TEXT SECTION:
>>>>

Power Factor (PF), also known as Demand Factor (DF), is a unit of measure (dimensionless) of how efficiently a commercial or industrial client of a utility company is consuming the electrical energy in their own installations. This is mainly a Utility company concern since it affects their system and they will bill you for this (and this makes it a concern to you as well). This is the Demand Charge part of your electrical bill, please read the explanation:
The unit is usually expressed either in decimals of 1.0 (e.g., 0.87) or in a percent (e.g. 87%). The optimum efficiency of this unit is 1.00 or 100%. This is only a small but very important aspect of Energy Savings Engineering (it is by no means an indicative of the efficiency of how the total energy consumed at such installation, these are totally separate concepts). This is one of the most easily implemented Energy Savings Equipment. In addition, they have a very rapid payback period.
To understand the concept, and trying to minimize the mathematics involved, let me explain it in a very simple but realistic way. By definition, the Power Factor is equal to the total KW divided by the total KVA used in a defined time frame. If the maximum KW used in the billing period was 480 KW and the maximum KVA on the same time interval was 640 KVA, then:
PF= KW = 480 KW = .75 or 75% Power Factor
KVA 640 KVA
Most Utilities use a default value of .85PF until they have a chance to install a “recorder” which will measure the actual PF. Usually most utilities define this (i.e. PF) as the maximum value observed by the meter in time frame of 15 minutes intervals. You need to understand that if, as an exaggeration but nevertheless a fact, if your facilities are “OFF” for an entire billing cycle (i.e. usually a month) but you did turn ‘ON’ all of you electrical loads for more than 15 minutes, the electrical meter will record this reading and your company will be billed for the same. This is so because it is not the same, from the utility company point of view, if the end user chooses to power up all of his electrical loads at full consumption for such a short period vs., powering up different loads alternatively or selectively ( this is also known as Demand Control). This is irrespectively of the total KWHR consumed for that billing period.

<<<<

Continue the power factor text from the point where it stops. The rows are separate material with no connection to the power factor text.

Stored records
>>>>

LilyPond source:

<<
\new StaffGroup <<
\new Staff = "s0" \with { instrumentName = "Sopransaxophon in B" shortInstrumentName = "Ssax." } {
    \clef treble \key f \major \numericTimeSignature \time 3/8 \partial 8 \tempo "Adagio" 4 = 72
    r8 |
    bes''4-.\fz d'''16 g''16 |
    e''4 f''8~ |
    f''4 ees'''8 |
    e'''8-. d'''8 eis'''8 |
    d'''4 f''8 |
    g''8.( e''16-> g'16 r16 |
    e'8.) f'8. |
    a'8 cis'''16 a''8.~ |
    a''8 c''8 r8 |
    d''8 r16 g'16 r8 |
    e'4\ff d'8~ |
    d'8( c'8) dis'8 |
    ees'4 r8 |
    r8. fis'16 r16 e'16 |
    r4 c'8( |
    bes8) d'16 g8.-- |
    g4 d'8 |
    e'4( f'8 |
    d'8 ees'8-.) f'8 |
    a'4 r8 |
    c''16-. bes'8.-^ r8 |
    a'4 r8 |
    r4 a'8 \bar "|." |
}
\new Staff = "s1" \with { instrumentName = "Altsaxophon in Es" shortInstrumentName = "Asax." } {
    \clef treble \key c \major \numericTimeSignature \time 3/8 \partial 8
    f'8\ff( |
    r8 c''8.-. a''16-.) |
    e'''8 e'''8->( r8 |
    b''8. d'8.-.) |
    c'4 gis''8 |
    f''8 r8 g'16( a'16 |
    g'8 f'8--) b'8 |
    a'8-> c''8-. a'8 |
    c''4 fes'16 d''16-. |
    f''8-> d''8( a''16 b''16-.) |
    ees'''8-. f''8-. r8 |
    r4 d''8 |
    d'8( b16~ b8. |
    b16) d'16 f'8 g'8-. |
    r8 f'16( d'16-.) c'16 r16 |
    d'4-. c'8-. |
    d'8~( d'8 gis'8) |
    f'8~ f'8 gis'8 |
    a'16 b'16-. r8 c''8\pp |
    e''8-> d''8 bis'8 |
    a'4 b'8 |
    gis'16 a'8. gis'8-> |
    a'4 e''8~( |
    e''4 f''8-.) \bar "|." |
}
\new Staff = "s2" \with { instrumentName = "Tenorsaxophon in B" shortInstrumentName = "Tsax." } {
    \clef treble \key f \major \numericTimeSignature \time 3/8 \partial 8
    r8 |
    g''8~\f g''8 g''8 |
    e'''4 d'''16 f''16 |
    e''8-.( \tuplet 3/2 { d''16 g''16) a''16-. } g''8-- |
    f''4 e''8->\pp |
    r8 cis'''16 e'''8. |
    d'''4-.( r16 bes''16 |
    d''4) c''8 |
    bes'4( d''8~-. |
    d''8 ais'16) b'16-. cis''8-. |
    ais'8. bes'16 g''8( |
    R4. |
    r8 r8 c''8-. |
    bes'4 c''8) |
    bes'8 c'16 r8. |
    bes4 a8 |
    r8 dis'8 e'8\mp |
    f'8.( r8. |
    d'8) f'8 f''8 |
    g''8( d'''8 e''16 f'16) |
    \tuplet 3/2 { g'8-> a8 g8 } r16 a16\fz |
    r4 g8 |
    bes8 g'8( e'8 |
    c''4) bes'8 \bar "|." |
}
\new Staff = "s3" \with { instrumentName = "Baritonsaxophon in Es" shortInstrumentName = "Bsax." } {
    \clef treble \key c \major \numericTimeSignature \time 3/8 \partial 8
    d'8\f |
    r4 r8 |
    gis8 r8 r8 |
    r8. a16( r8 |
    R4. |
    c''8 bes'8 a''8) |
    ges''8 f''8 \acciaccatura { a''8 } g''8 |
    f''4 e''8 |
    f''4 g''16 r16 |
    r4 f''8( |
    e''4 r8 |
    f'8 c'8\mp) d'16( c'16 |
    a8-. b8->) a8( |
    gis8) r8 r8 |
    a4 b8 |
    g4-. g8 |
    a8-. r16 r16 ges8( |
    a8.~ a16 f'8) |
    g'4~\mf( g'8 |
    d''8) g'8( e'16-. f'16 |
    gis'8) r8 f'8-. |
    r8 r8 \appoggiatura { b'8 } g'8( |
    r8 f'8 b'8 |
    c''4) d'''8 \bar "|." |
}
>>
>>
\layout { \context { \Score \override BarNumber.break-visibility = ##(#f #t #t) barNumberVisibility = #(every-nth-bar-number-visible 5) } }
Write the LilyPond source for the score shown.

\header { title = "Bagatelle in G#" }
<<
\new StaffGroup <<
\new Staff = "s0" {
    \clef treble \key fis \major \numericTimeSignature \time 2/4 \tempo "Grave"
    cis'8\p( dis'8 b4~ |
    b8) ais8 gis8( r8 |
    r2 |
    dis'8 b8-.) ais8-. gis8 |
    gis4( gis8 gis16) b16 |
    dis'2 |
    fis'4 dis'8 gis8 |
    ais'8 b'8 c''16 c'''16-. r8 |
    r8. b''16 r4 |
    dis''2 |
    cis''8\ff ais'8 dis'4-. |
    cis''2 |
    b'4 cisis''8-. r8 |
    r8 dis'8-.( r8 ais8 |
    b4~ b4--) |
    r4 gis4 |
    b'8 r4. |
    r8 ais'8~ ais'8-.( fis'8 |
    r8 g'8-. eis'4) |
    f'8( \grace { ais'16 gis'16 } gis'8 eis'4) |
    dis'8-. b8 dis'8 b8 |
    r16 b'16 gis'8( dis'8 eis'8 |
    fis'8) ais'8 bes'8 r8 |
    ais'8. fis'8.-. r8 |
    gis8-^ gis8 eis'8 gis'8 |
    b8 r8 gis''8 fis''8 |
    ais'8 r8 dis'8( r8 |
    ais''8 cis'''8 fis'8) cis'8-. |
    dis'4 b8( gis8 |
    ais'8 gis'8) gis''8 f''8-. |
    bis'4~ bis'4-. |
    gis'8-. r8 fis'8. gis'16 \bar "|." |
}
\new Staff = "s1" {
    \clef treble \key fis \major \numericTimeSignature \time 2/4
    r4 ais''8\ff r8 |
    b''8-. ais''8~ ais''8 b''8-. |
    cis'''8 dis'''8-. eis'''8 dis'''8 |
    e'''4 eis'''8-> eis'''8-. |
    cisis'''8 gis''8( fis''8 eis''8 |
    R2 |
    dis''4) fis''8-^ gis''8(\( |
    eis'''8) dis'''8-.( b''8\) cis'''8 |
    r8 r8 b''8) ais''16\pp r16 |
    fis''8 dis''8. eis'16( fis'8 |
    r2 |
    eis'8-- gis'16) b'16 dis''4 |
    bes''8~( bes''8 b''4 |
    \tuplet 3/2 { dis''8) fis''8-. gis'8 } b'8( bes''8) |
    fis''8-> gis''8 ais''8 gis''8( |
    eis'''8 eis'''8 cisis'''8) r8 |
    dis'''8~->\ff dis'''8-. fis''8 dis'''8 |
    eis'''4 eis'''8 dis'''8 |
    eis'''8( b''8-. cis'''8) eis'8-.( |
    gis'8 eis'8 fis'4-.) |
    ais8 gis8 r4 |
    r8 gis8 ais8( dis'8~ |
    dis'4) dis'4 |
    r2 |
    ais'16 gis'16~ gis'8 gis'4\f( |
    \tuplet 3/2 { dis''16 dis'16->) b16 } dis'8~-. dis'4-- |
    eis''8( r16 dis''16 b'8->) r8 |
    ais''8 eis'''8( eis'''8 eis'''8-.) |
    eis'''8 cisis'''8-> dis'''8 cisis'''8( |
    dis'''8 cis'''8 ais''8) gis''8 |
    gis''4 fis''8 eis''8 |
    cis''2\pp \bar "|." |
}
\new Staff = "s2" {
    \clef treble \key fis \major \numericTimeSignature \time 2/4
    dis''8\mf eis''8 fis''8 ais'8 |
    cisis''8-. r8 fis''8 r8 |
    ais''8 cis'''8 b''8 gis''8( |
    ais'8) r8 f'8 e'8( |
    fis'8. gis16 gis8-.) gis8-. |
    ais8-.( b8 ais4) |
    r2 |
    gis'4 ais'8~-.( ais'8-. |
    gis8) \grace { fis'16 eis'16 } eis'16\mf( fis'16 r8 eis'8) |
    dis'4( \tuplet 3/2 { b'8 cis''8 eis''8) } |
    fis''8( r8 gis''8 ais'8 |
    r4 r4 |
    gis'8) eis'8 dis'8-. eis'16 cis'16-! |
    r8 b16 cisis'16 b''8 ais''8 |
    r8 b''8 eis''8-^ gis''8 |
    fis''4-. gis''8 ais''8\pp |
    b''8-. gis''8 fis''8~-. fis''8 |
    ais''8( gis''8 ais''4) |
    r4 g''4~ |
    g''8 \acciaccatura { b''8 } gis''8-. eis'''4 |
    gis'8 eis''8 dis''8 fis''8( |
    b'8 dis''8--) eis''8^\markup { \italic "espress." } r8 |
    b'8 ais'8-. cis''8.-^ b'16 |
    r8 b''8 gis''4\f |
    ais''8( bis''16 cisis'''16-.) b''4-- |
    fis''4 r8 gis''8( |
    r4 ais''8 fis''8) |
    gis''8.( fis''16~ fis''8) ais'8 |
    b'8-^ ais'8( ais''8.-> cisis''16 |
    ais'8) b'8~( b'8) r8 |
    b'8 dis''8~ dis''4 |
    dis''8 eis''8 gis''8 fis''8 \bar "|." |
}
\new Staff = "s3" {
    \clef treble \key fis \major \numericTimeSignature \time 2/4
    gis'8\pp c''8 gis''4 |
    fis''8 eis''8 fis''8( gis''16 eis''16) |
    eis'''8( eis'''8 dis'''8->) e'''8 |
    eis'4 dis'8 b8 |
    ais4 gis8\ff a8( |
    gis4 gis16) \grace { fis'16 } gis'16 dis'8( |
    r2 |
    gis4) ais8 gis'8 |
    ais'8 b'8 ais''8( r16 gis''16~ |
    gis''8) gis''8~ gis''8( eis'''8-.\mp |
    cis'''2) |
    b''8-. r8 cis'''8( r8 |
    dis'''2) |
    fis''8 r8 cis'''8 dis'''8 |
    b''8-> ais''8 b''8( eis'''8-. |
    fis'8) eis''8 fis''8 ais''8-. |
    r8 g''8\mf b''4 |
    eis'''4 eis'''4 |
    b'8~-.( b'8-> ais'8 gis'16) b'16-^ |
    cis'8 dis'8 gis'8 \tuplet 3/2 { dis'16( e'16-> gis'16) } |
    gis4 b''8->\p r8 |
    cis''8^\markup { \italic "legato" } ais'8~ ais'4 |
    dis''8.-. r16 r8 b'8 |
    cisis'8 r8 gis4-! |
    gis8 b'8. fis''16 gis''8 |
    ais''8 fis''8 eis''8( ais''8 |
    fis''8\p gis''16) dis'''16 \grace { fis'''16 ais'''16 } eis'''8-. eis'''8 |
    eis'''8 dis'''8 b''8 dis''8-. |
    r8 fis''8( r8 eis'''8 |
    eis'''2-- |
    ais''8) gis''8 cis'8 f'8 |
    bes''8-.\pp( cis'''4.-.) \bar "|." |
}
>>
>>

<<<<

TASK ANSWER:
A simple analogy to this would be that; it is not the same as having a “man” load 100 sacks of 50 lbs into a truck sack by sack (i.e., one at a time) vs. having the same “man” trying to perform the same task carrying 2, 3 or more sacks at a time. Clearly, the result would be the same (i.e., to have all of the sacks loaded into the truck, analogy to KWHR) but it is totally different on the way such task was performed, one sack or more at a time (analogy to KVA).
Obviously performing the task quicker required more energy (i.e. KVA) to be used in a shorter time span while it was being performed. This is known as the Demand and, when expressed in dollars and cents, it is known as the Demand Charge. Again, this charge does not pay for a single KWHR consumed. Thus if you use more energy in a shorter time period, you will be penalized by a higher Demand Charge by the Utility.
Back to Power Factor. This is the best analogy I can make to explain this concept; if you want to cross a river by rowing a boat from one shore to the other shore, the minimum effort expected would be just the energy required to row in a straight line across the same. Let’s call the effort KW or the distance A-B in the illustration bellow.
However, this is hardly the case. The river is moving and thus has a flow of water which is perpendicular to your intended route to cross the river. Let’s call this force Reactive KVA or KVAR. This would be represented by the distance B-C in the illustration below.
Then in reality if you would try to row across this river you would have to expend energy first to get from one shore to the other (KW, or distance A-B) plus the energy required to overcome the river flow (KVAR, or the distance B-C). As a result, in reality the total energy required would be the algebraic sum (e.g. the hypotenuse of a square triangle) of getting from point “A” to point “B” plus the effort required to overcome the river force illustrated as equivalent as the distance from point “B: to point “C” as shown in this illustration:
As indicated above, the total energy that would actually be needed in reality would be the equivalent of the distance from point “A” to point ‘C”, If we call the angle between A-B and A-C, angle “ÆŸ”, then also by definition the Cosine of ÆŸ = PF. Also the KW = PF x KVA or KW= Cos ÆŸ x KVA.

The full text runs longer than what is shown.